As for more Mourinho tactics, there will be a special project for that in a couple of months’ time ;)

by Thore Haugstad on April 13, 2013 at 10:18 am. #

Hi Thore,

Very good article!
To my opinion, a formation of 4-1-4-1 could stop it.
This is exactly how last week Israel managed to deal with this kind of situations by
The Portugal team (CR7 was very week).
The role of the extra CDM is to play as a free defensive player,
Which should help the back line in the situation you mentioned.

by Lior on March 28, 2013 at 1:25 pm. #

Yes, very true!

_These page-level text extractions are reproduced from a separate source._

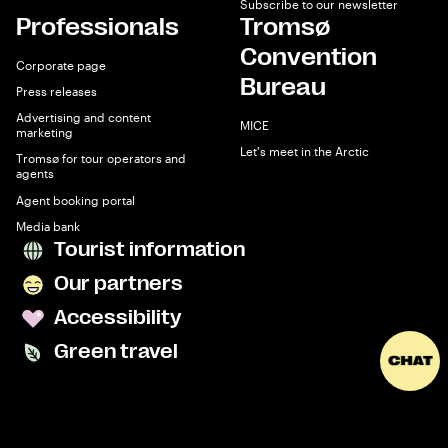
Subscribe to our newsletter
Professionals
Tromsø
Convention
Corporate page
Bureau
Press releases
Advertising and content
MICE
marketing
Let's meet in the Arctic
Tromsø for tour operators and
agents
Agent booking portal
Media bank
Tourist information
Our partners
Accessibility
Green travel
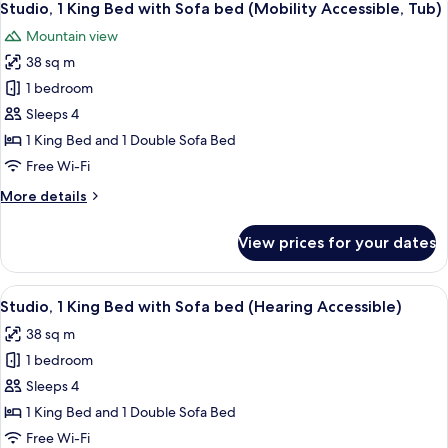
7
Balcony
Studio, 1 King Bed with Sofa bed (Mobility Accessible, Tub)
all
(Hearing
Mountain view
Accessible)
photos
38 sq m
for
Studio,
1 bedroom
1
Sleeps 4
King
1 King Bed and 1 Double Sofa Bed
Bed
Free Wi-Fi
with
More
More details
Sofa
details
bed
for
View prices for your dates
(Mobility
Studio,
1
Accessible,
King
View
A hotel room with a bed, a sofa, a TV, 
Tub)
8
Bed
Studio, 1 King Bed with Sofa bed (Hearing Accessible)
all
with
38 sq m
Sofa
photos
bed
1 bedroom
for
(Mobility
Studio,
Sleeps 4
Accessible,
1
Tub)
1 King Bed and 1 Double Sofa Bed
King
Free Wi-Fi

I guess teams in Spain are too much in love with the 4-2-3-1 to use it.

by Thore Haugstad on March 28, 2013 at 1:27 pm. #

Is there any difference in this tactic depending on whether Higuain or Benzema plays?

by Ryan on March 20, 2013 at 11:08 am. #

Not that I’ve noticed. They’re quite similar really.

by Thore Haugstad on March 20, 2013 at 11:13 am. #

Hi Thore,

Really enjoy reading the blog.
Maybe a team that play with wing backs (juventus?) could stop it?
But I’m sure Jose would have another plan against that sort of team.
Be great to watch regardless.

Keep up the good work.

by Arthur Roberts on March 19, 2013 at 8:42 pm. #

Very good point – a different formation could stop it. Although, as you say, it would probably open up another weakness for Mourinho to exploit.